After a long string of negotiations, since the parliamentary elections of October 2018, a new coalition government was formed in Latvia (January 23, 2019). The new and rather heterogeneous government comprises three conservative/liberal parties of the centre-right (New Unity, New Conservatives and Development/For!), one national conservative party (National Alliance/NA) and most deputies from the populist Who Owns the State?/KPV party. This piece concentrates on the persistence of the cordon sanitaire around the, nominally centre-left, Saskaņa/Harmony party (the party that traditionally garners the bulk of the ethnic Russian vote); the weakening role of National Alliance as a partner in the governing coalition; and the rapidly emerging KPV.

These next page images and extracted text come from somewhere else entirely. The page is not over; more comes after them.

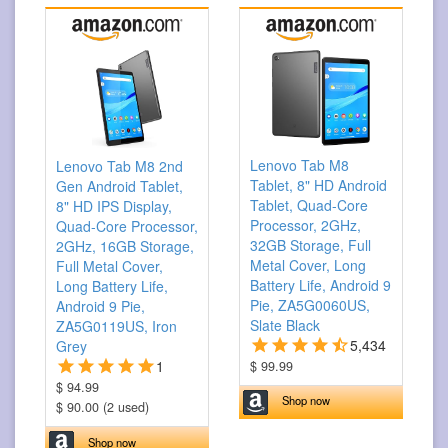
Lenovo Tab M8
Lenovo Tab M8 2nd
Tablet, 8" HD Android
Gen Android Tablet,
Tablet, Quad-Core
8" HD IPS Display,
Processor, 2GHz,
Quad-Core Processor,
32GB Storage, Full
2GHz, 16GB Storage,
Metal Cover, Long
Full Metal Cover,
Battery Life, Android 9
Long Battery Life,
Pie, ZA5G0060US,
Android 9 Pie,
Slate Black
ZA5G0119US, Iron
5,434
Grey
1
$ 99.99
$ 94.99
Shop now
$ 90.00 (2 used)
Shop now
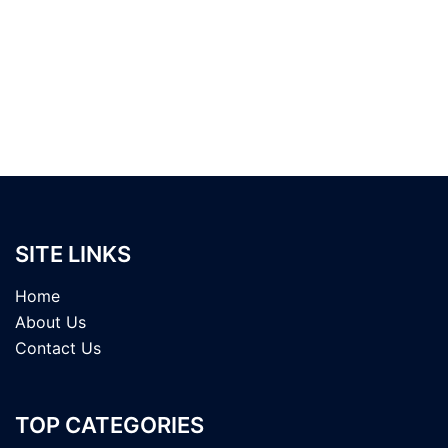
SITE LINKS
Home
About Us
Contact Us
TOP CATEGORIES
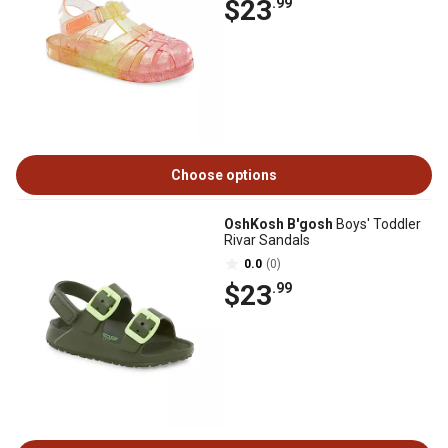
$23
.99
Choose options
OshKosh B'gosh
Boys' Toddler
Rivar Sandals
0.0
(0)
$23
.99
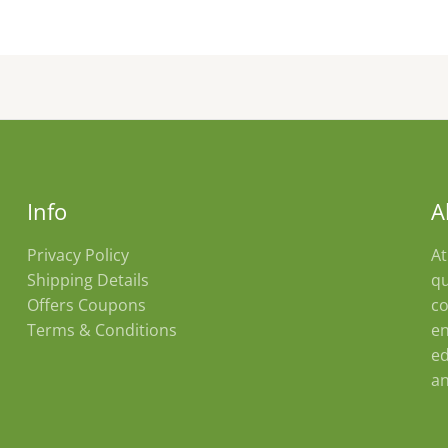
product
page
Info
A
Privacy Policy
At
Shipping Details
qu
Offers Coupons
co
Terms & Conditions
en
ed
an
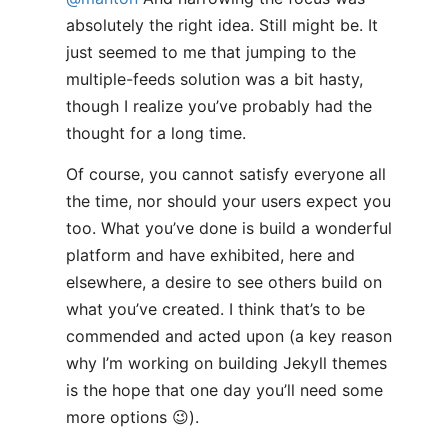
absolutely the right idea. Still might be. It
just seemed to me that jumping to the
multiple-feeds solution was a bit hasty,
though I realize you’ve probably had the
thought for a long time.
Of course, you cannot satisfy everyone all
the time, nor should your users expect you
too. What you’ve done is build a wonderful
platform and have exhibited, here and
elsewhere, a desire to see others build on
what you’ve created. I think that’s to be
commended and acted upon (a key reason
why I’m working on building Jekyll themes
is the hope that one day you’ll need some
more options 😉).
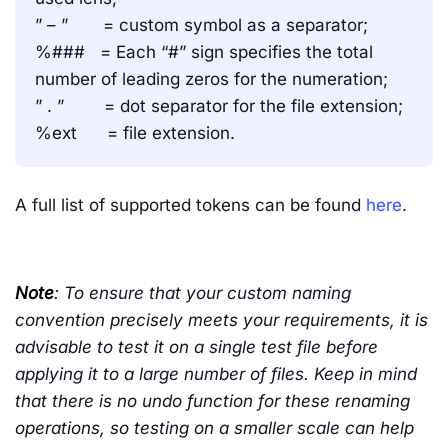
” – ” = custom symbol as a separator;
%### = Each “#” sign specifies the total
number of leading zeros for the numeration;
” . ” = dot separator for the file extension;
%ext = file extension.
A full list of supported tokens can be found
here
.
Note
: To ensure that your custom naming
convention precisely meets your requirements, it is
advisable to test it on a single test file before
applying it to a large number of files. Keep in mind
that there is no undo function for these renaming
operations, so testing on a smaller scale can help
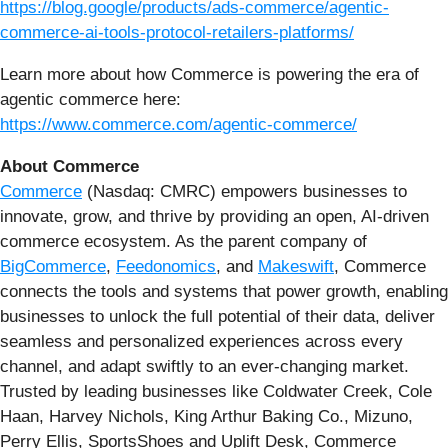
https://blog.google/products/ads-commerce/agentic-
commerce-ai-tools-protocol-retailers-platforms/
Learn more about how Commerce is powering the era of
agentic commerce here:
https://www.commerce.com/agentic-commerce/
About Commerce
Commerce
(Nasdaq: CMRC) empowers businesses to
innovate, grow, and thrive by providing an open, AI-driven
commerce ecosystem. As the parent company of
BigCommerce
,
Feedonomics
, and
Makeswift
, Commerce
connects the tools and systems that power growth, enabling
businesses to unlock the full potential of their data, deliver
seamless and personalized experiences across every
channel, and adapt swiftly to an ever-changing market.
Trusted by leading businesses like Coldwater Creek, Cole
Haan, Harvey Nichols, King Arthur Baking Co., Mizuno,
Perry Ellis, SportsShoes and Uplift Desk, Commerce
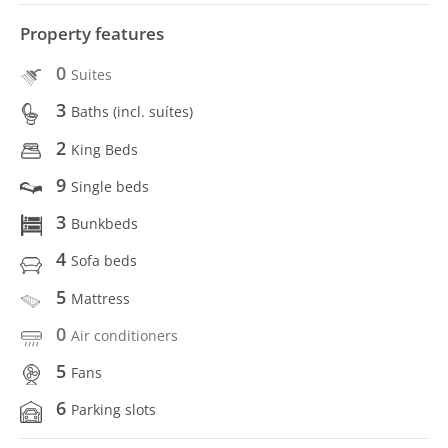
Property features
0
Suites
3
Baths (incl. suítes)
2
King Beds
9
Single beds
3
Bunkbeds
4
Sofa beds
5
Mattress
0
Air conditioners
5
Fans
6
Parking slots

The cordon sanitaire around Harmony

In contrast to, say, the ethnic Hungarian minorities across the Carpathian basin, the ethnic Russian communities of Latvia and Estonia tend to rally around parties with a civic profile  (Latvia: Saskaņa/Harmony; Estonia: Eesti Keskerakond/Centre Party) instead of an explicitly ethnic one. Harmony’s appeal to ethnic Russians, as well as its calls for a foreign policy of appeasement vis-à-vis Russia, has rendered political rivals skeptical over the party’s motives and reliability. Harmony secured 19.80% of the vote and emerged as the strongest party, in its own right, in the October 2018 elections. This was also the case in the 2011 and the 2014 elections, where it garnered 28.36% and 23% of the vote respectively. Despite this successful electoral performance in a series of electoral contests, the (predominantly) Latvian parties maintain a cordon sanitaire around Harmony in a way that was once again manifest in the latest coalition government.